Royal Brompton’s paediatric intensive care unit (PICU) looks after seriously ill young patients who need around the clock care. Some of the youngest patients on the ward are new-borns, many with congenital heart diseases. These tiny babies will need to stay on the unit for extended periods and will not always have the presence of a parent to comfort them.

It is widely known that those first few days of life can shape a child’s development. Parents with a baby on ward may have to balance wanting to be there for their baby with caring for other children, so how do our PICU teams help babies feel safe and secure even when mum is not around?

Kerry Engelbrecht is the paediatric occupational therapist at Royal Brompton Hospital. She works within the neuro developmental team to support the development of infants and neonates in PICU and promotes family centred care.

I play a role in fostering those early infant parent relationships and that bond that we all know is so important. When a parent cannot be around, there are various positioning tools, transitional aids, soothing aids, and bonding/attachment aids, to help our little ones feel safe and secure.
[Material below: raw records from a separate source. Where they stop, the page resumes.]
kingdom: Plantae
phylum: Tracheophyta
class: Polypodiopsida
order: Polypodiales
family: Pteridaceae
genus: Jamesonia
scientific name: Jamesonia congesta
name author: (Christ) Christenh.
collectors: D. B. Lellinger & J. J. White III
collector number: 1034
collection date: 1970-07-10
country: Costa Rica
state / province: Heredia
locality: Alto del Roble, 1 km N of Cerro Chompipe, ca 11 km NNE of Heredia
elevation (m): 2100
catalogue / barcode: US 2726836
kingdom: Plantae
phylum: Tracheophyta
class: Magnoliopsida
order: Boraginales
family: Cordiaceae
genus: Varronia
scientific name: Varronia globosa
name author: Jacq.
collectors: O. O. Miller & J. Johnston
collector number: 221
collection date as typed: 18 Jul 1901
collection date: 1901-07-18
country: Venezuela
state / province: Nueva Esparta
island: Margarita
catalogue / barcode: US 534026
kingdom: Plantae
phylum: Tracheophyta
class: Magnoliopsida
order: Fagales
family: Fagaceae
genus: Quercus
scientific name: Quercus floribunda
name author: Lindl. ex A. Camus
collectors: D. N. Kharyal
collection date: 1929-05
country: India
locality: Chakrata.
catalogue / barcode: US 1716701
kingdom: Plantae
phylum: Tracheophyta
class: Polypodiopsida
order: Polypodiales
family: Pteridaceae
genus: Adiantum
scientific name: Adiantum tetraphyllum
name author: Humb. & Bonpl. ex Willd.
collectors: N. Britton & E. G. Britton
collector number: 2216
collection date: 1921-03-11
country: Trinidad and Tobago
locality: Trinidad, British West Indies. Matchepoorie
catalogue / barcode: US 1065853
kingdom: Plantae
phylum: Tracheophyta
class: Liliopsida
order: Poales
Kerry applied for a grant from the Patients’ Fund to buy Zaky Hands. The Zaky Hand is a weighted, hand shaped cushion that parents can use when they are not able to hold their baby. The cushions can be held against a parent’s skin to pick up scent and placed on the infant’s bed to support their body and provide the sensation of touch and closeness to their mum.

The feeling of being touched can release hormones like oxytocin and melatonin which bring about feelings like safety, relaxation and trust in the baby. Becoming familiar with the sensation of being touched also improves a baby’s association with pain, movement, and stress. The Zaky Hand protectively provides an ergonomic surrounding where your baby self-regulates effectively. A child who feels safe, loved, comfortable, and relaxed sleeps better.

“It’s really important for parents to know that their baby is safe and secure on the ward and it’s really important for us too.” said Kerry. “We’ve only had incredibly positive feedback from families about the Zaky Hand. Some telling us: ‘These are miracle workers. My baby sleeps longer as she thinks she is still being held’ or ‘The Zaky hand has given my baby a safe, soft and close personal touch.’”

Each Zaky Hand is taken home with the baby on its discharge from hospital, which helps the baby to settle into its new environment and keeps them safe, comfortable, and centred. Kerry said:

We’re so grateful for the support of the Charity, we wouldn't be able to supply items like these to our parents without this funding.

This project was made possible through the Patients' Fund. Grants are allocated from this fund to any member of staff across Royal Brompton and Harefield hospitals who has a great idea to improve their patients' experience.